QuantumATK Forum
QuantumATK => General Questions and Answers => Topic started by: AsifShah on February 2, 2024, 13:51
-
Dear Admin,
Any idea what is causing this error? QuantumATK version is latest one released in december 2023.V12.
I do not face any issue on previous version of QATK on same cluster.
===================================================================================
= BAD TERMINATION OF ONE OF YOUR APPLICATION PROCESSES
= RANK 0 PID 181758 RUNNING AT node10
= KILLED BY SIGNAL: 4 (Illegal instruction)
===================================================================================
-
In almost all cases it means the calculation ran out of memory.

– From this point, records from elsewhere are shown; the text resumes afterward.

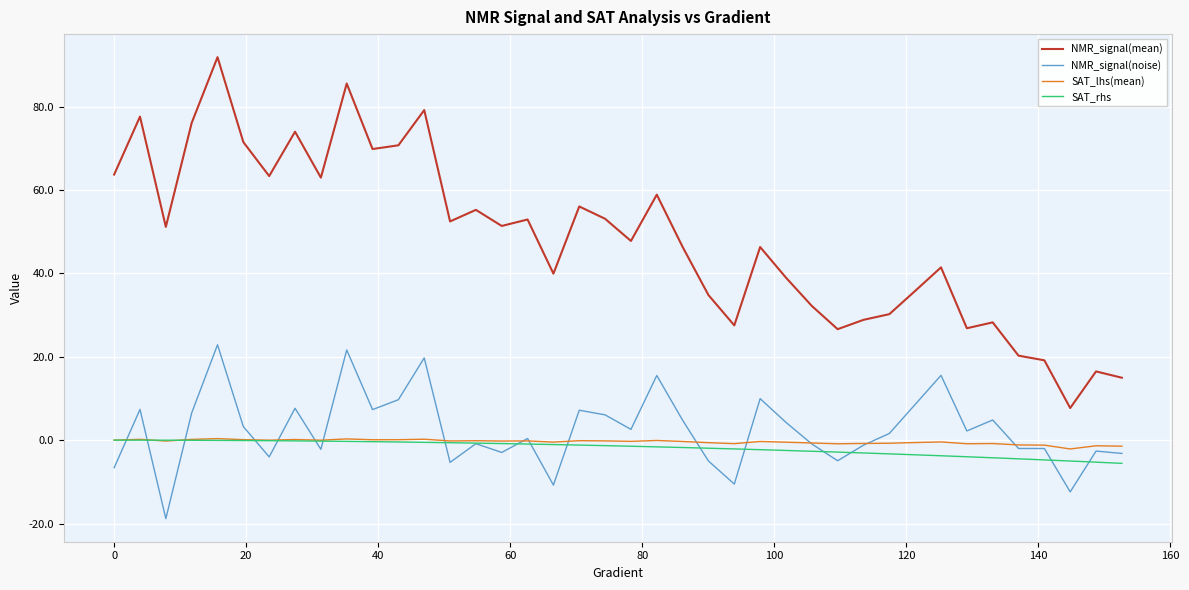

Which series has the largest range (max minus min)?

NMR_signal(mean)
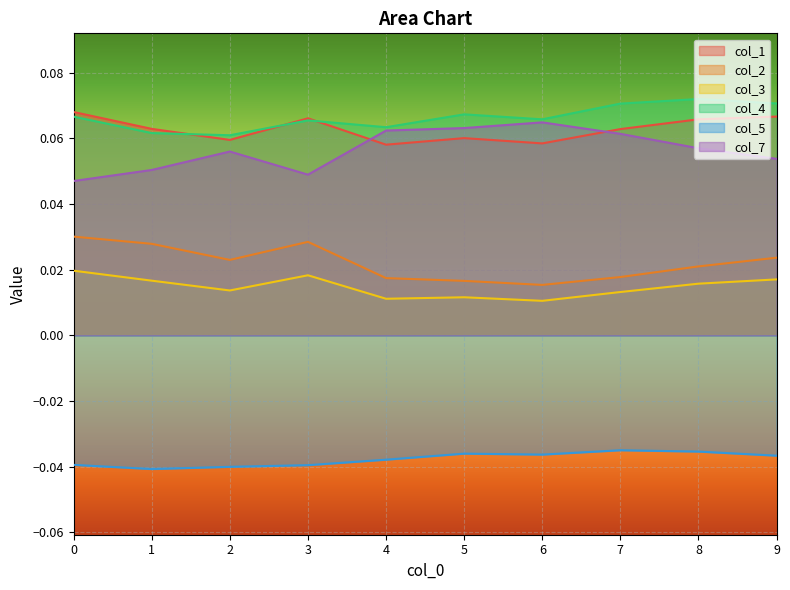

Rank the series at 7 from highest to lowest value.

col_4, col_1, col_7, col_2, col_3, col_5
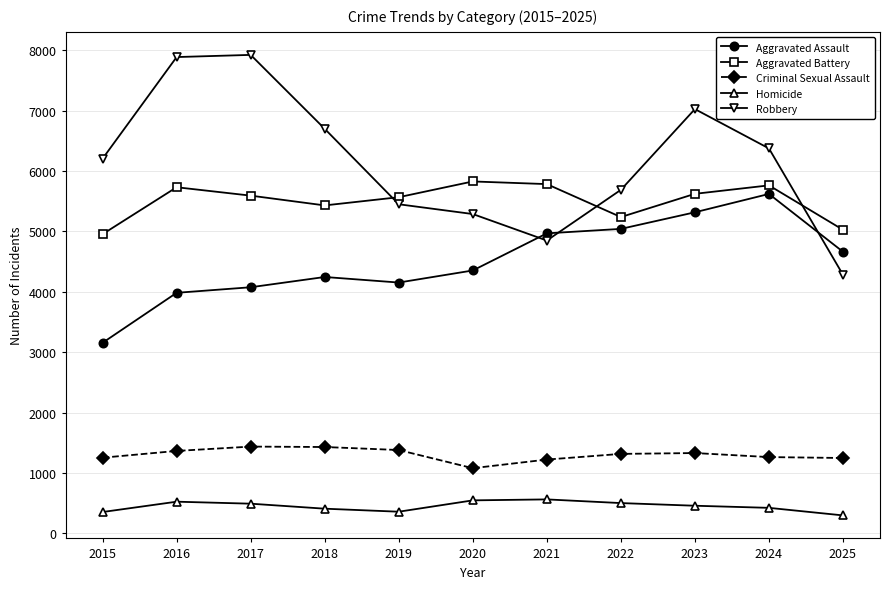

How many values in the Robbery series are below 6207?

5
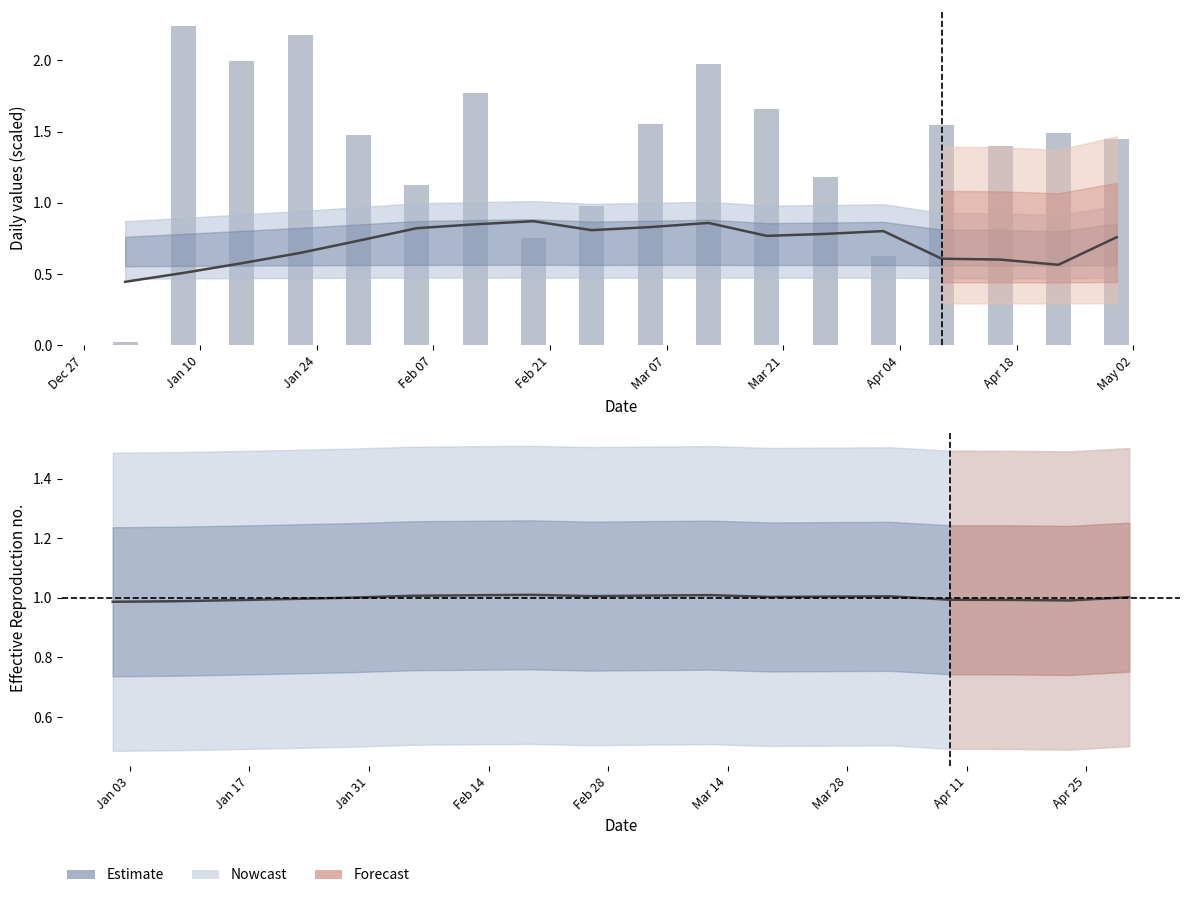

At how many categories does at least one series exceed 2?

2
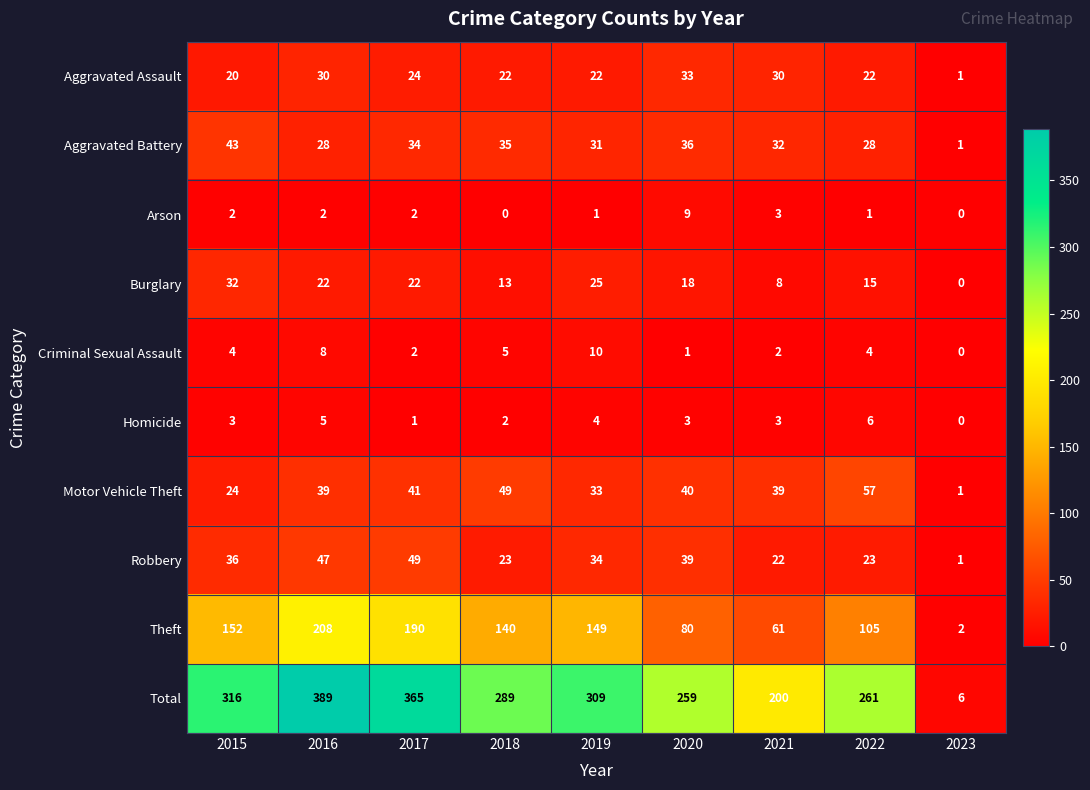

What is the greatest value displayed?

389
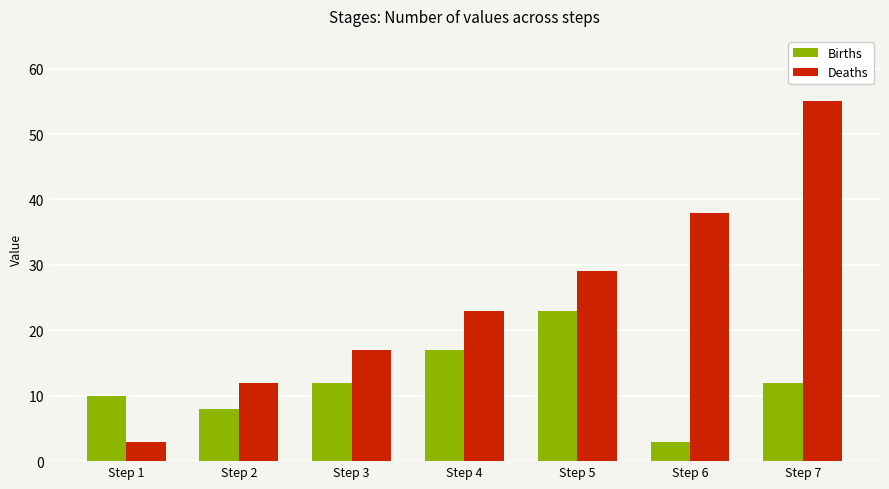

What is the average value of the Deaths series?

25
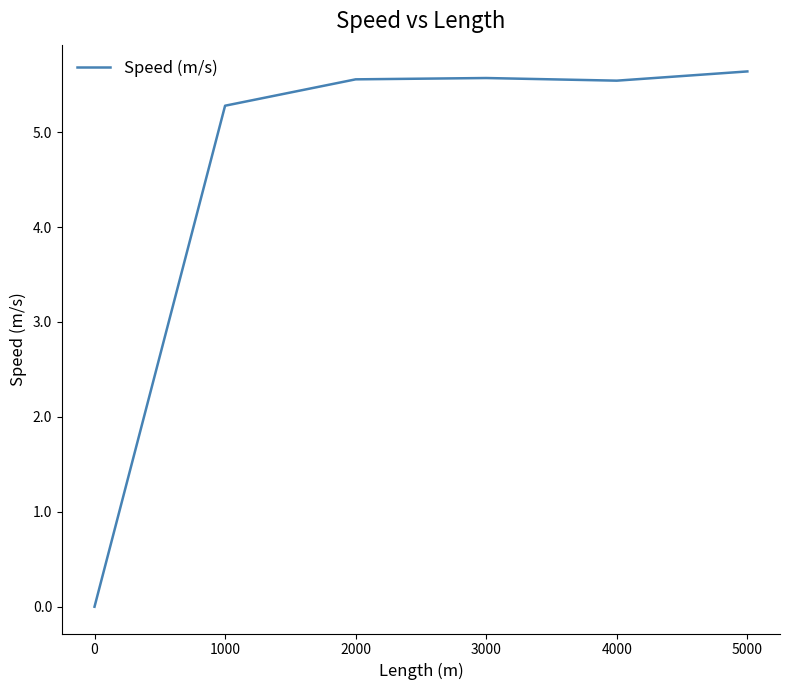

What is the greatest value displayed?

5.6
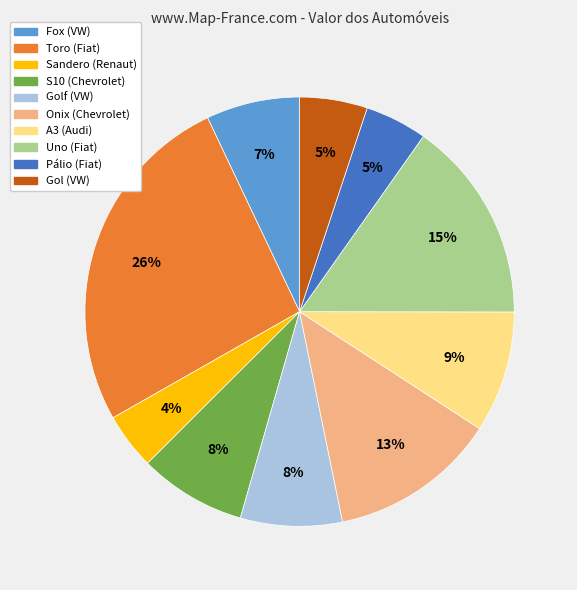

Which slice is the largest?

Toro (Fiat)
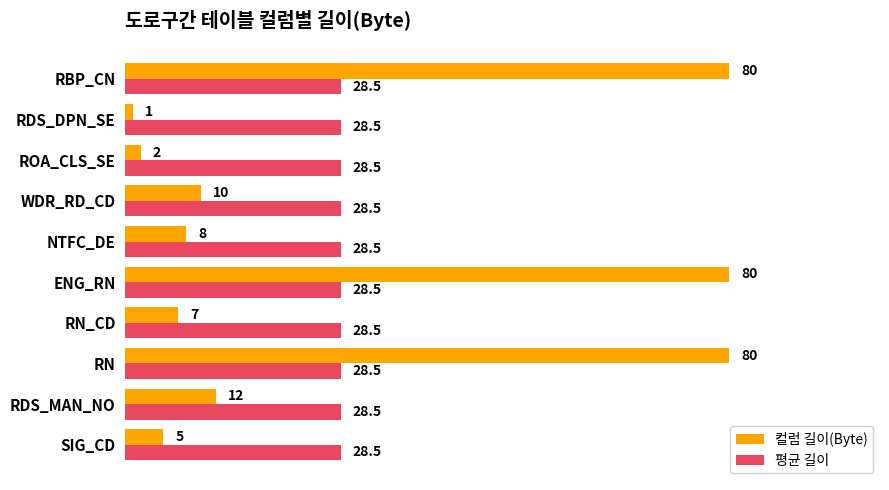

Is the value of 평균 길이 at RN greater than the value of 컬럼 길이(Byte) at RN_CD?

Yes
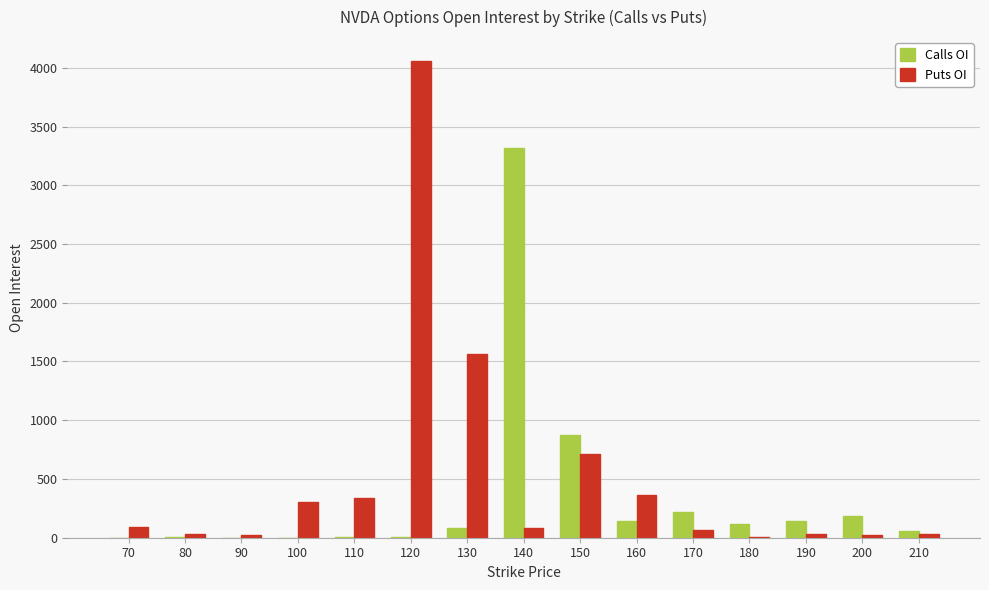

What is the difference between the Calls OI values at 190 and 210?

87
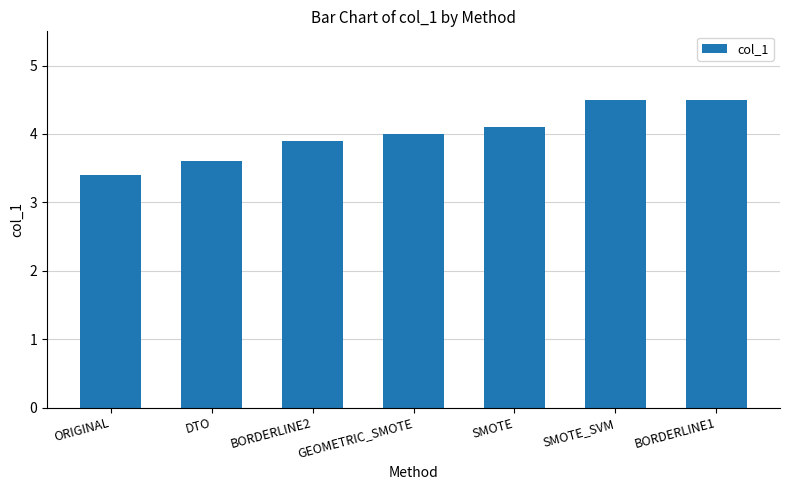

What is the value of the 3rd bar from the left?

3.9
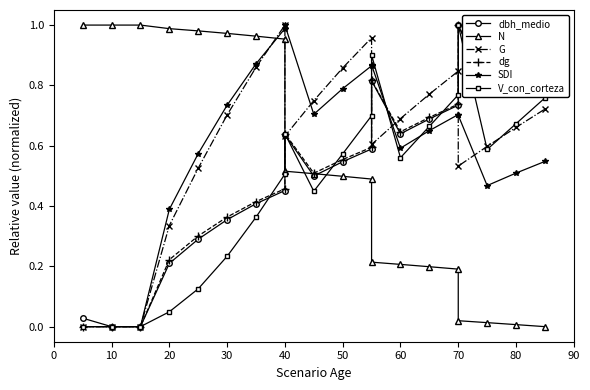

What is the highest value of the V_con_corteza series?

1.0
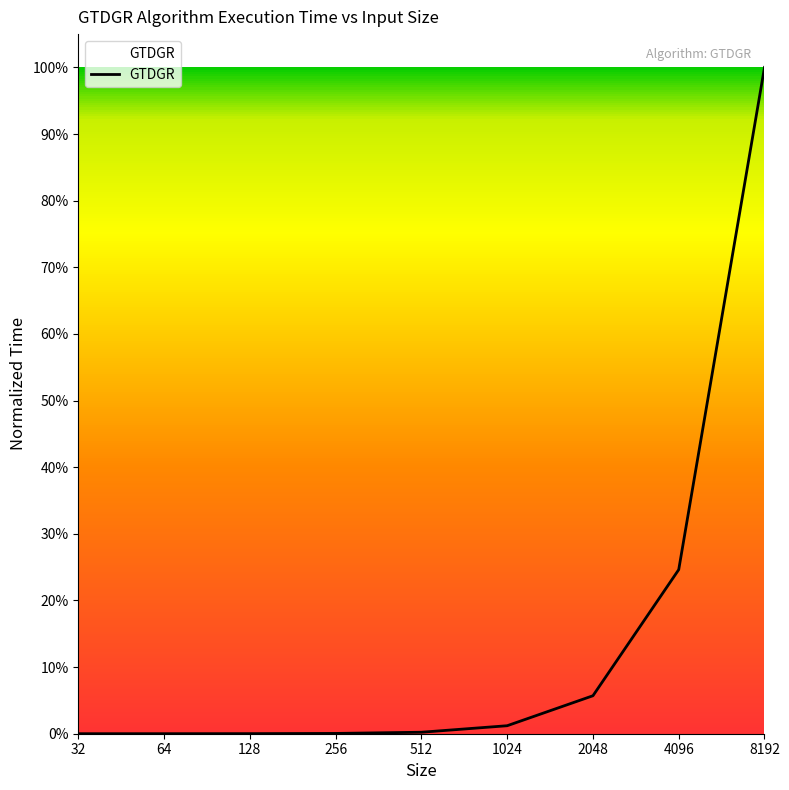

Is this an area chart (filled region under the line)?

Yes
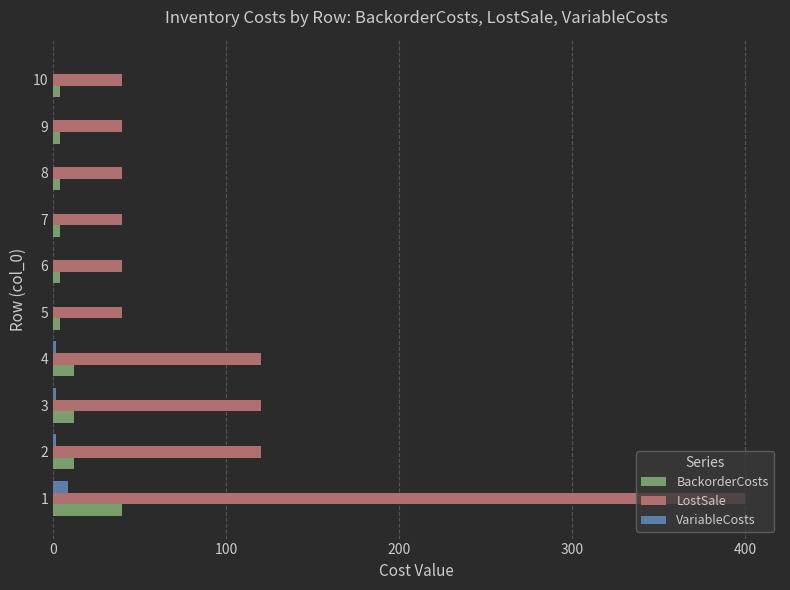

What are all the series names shown in the legend?

BackorderCosts, LostSale, VariableCosts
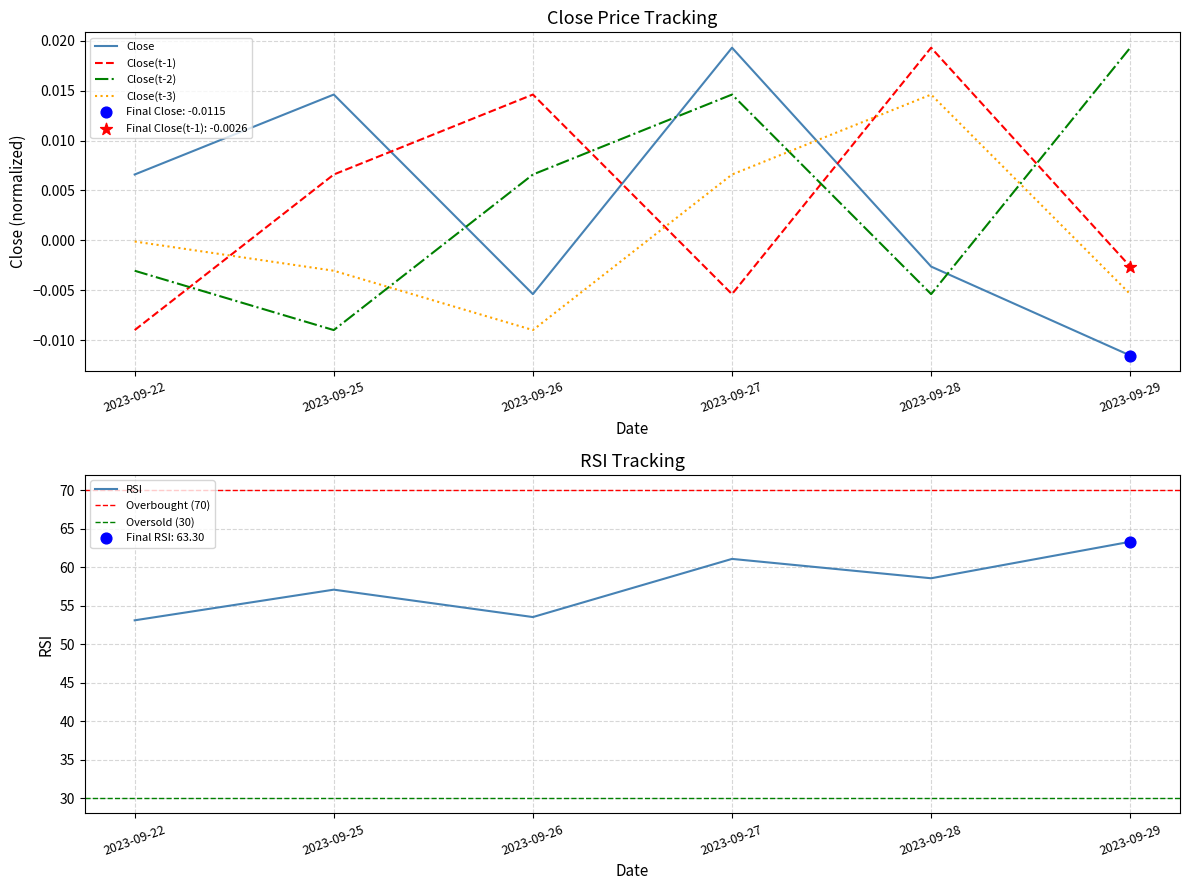

What are all the series names shown in the legend?

Close, Close(t-1), Close(t-2), Close(t-3), RSI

There are many techniques to reduce memory, incl. different parallelization strategies, see https://docs.quantumatk.com/manual/technicalnotes/advanced_performance/advanced_performance.html
-
I'm not convinced this is a memory issue. More likely an incompatibility between the software and hardware.
Some questions we need answer to in order to investigate this issue:
- What are you trying to run? Please send script if you can
- How far does it get? Please send log output
On top of that it would be very valuable if you could rerun the script and set the environment variable I_MPI_DEBUG=5 in your submission script before the execution of atkpython. Then Intel MPI will output various diagnostics to the output log. Send that to us. Also please send the output of 'cat /proc/cpuinfo' on the node that is running the script (you can add this to the top of the submission script) as well as the name and version of the Operating System.
-
Dear Filipr,
Thanks for responding.
GPU Response:
1. When I run on single GPU core, it runs very well and gives output nicely. (See attached Au_MoS2.py file)
2. When I run on multiple GPU cores, it shows an error (See attached file Error.txt).
3. Also see the attached Au_MoS2.log file.
4. Also see attached cpuinfoo.txt
CPU Response:
1. When I run on single or multiple CPU cores, the output file shows this:
[0] MPI startup(): Intel(R) MPI Library, Version 2021.8 Build 20221129 (id: 339ec755a1)
- MPI startup(): Copyright (C) 2003-2022 Intel Corporation. All rights reserved.
[0] MPI startup(): library kind: release
- MPI startup(): libfabric version: 1.13.2rc1-impi
===================================================================================
= BAD TERMINATION OF ONE OF YOUR APPLICATION PROCESSES
= RANK 0 PID 805 RUNNING AT ssdnode2
= KILLED BY SIGNAL: 4 (Illegal instruction)
===================================================================================
===================================================================================
= BAD TERMINATION OF ONE OF YOUR APPLICATION PROCESSES
= RANK 1 PID 806 RUNNING AT ssdnode2
= KILLED BY SIGNAL: 4 (Illegal instruction)
===================================================================================
===================================================================================
= BAD TERMINATION OF ONE OF YOUR APPLICATION PROCESSES
= RANK 2 PID 807 RUNNING AT ssdnode2
= KILLED BY SIGNAL: 4 (Illegal instruction)
===================================================================================
-
The M3GNet implementation in QuantumATK currently only supports running on a single GPU and with a 1 MPI process (the case that works nicely for you).
When running on CPU only you should set device='cpu'. We found an issue when running on a node that does not support CUDA with device='cuda', the automatic fallback to CPU does not work. We will fix that in the upcoming service pack.